To deploy, all you need to do is use cargo shuttle deploy (with the --ad flag if on a Git branch with uncommitted changes) and wait for it to deploy! Once you've deployed, any further deploys needed will only need to re-compile your application (and any extra dependencies if added) then it'll be done much, much faster.

Extending this example

Want to extend this example? Here's a couple ways you can do that.

Use a cheaper model for semantic caching

While using a high-performance model is great and all, one thing that we want to save on in particular is costs.
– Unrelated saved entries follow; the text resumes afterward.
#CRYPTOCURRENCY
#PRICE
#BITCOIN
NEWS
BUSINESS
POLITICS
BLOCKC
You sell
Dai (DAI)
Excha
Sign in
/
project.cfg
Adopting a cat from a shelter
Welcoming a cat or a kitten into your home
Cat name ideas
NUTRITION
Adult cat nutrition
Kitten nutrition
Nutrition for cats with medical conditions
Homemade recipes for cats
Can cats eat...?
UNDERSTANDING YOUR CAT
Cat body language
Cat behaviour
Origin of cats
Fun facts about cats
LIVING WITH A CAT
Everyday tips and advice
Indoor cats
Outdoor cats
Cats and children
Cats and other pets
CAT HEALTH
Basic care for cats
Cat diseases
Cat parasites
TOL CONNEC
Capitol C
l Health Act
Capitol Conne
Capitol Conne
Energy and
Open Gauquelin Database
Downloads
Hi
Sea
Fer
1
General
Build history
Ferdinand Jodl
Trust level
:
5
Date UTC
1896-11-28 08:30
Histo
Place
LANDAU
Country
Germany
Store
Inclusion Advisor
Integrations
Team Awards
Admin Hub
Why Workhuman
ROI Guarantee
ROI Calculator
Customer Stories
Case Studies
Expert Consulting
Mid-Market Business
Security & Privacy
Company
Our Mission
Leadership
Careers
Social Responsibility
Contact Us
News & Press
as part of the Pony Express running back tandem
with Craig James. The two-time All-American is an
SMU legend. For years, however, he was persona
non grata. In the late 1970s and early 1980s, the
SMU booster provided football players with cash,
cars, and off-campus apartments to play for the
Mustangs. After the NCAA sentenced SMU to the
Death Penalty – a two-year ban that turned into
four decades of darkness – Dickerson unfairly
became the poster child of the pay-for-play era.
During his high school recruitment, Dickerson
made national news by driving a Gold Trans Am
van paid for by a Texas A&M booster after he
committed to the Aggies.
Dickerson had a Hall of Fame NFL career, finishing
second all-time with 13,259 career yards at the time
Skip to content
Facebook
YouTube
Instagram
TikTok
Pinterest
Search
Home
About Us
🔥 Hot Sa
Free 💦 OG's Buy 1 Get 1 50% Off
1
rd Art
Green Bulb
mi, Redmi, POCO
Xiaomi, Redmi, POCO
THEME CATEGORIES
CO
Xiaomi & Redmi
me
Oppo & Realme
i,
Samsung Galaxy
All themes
One thing that we can do here to save tokens is by using a cheaper model and asking the model if one question is semantically the same as another. Here's a prompt you can use:

Are these two questions semantically the same? Answer either 'Yes' or 'No'. Do not answer with anything else. If you don't know the answer, say 'I don't know'.

Question 1: <question 1 goes here>
Question 2: <question 2 goes here>

Smaller payload indexes

It should be noted of course that while our example does work, one thing you might need to think about is payload indexes or associated data connected to a particular embedding. If you're inserting the whole file contents as the payload for every single embedding in a large file, chances are you are going to increase your resource usage quite rapidly. You can mitigate this by only inserting a relevant slice of the file per embedding (so for example in this case, it might be the row).